▸ **CHALLENGE**: Carry on the commentary on Kramer's memo about Soviet roots of meddling in US politics, starting right after its last sentence.

▸ **SOURCE EXCERPT**:
I’ve just finished reading a 2017 policy memo by Mark Kramer, the Director of the Cold War Studies Program at Harvard. In his memo, The Soviet Roots of Meddling in US Politics. he argues that
efforts by Russian security services to influence last year’s U.S. presidential campaign in favor of Donald Trump evoked a sense of deja vu. Despite the advent of cyberwarfare, the Russian government’s attempts to sway the U.S. election in 2016 were strikingly reminiscent of Soviet ‘active measures’ during the Cold War.
Kramer goes on to say
the two main Soviet intelligence and security agencies — the KGB and GRU (military intelligence) — kept up a vigorous campaign for several decades to meddle in U.S. politics and discredit the United States. The ‘active measures’ used by the KGB and GRU during the Cold War, including disinformation, forgeries of documents and letters, and the spread of propaganda through sympathetic individuals and front organizations, were remarkably similar to the tactics and goals of Russian intelligence agencies in 2016.

▸ **RAW DATA**:

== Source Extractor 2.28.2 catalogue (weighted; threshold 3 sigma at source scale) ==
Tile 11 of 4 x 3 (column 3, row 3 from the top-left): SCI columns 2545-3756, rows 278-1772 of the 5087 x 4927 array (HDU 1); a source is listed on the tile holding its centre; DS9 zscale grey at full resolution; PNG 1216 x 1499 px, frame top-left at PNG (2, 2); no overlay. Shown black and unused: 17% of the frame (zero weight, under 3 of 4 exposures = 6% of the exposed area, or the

▸ **RIGHT ANSWER**:
The KGB’s Service A was formed in the 1950s. Its work included spreading disinformation, producing forgeries, transmitting propaganda, and disrupting US and Western public diplomacy, all aimed at destabilizing the United States and undermining American influence in the world. Here are some of the things it did.
- One of its earliest operations involved linking the US Central Intelligence Agency (CIA) and the Federal Bureau of Investigation (FBI) to President John F. Kennedy’s assassination. The KGB funded the publication of conspiracy inspired books by Western authors and forged materials that tied the assassin Lee Harvey Oswald to the CIA and FBI. For example, the American lawyer Mark Lane wrote a book called Rush to Judgment (1966). Lane was probably unaware that financial support for his “research” was coming from the KGB.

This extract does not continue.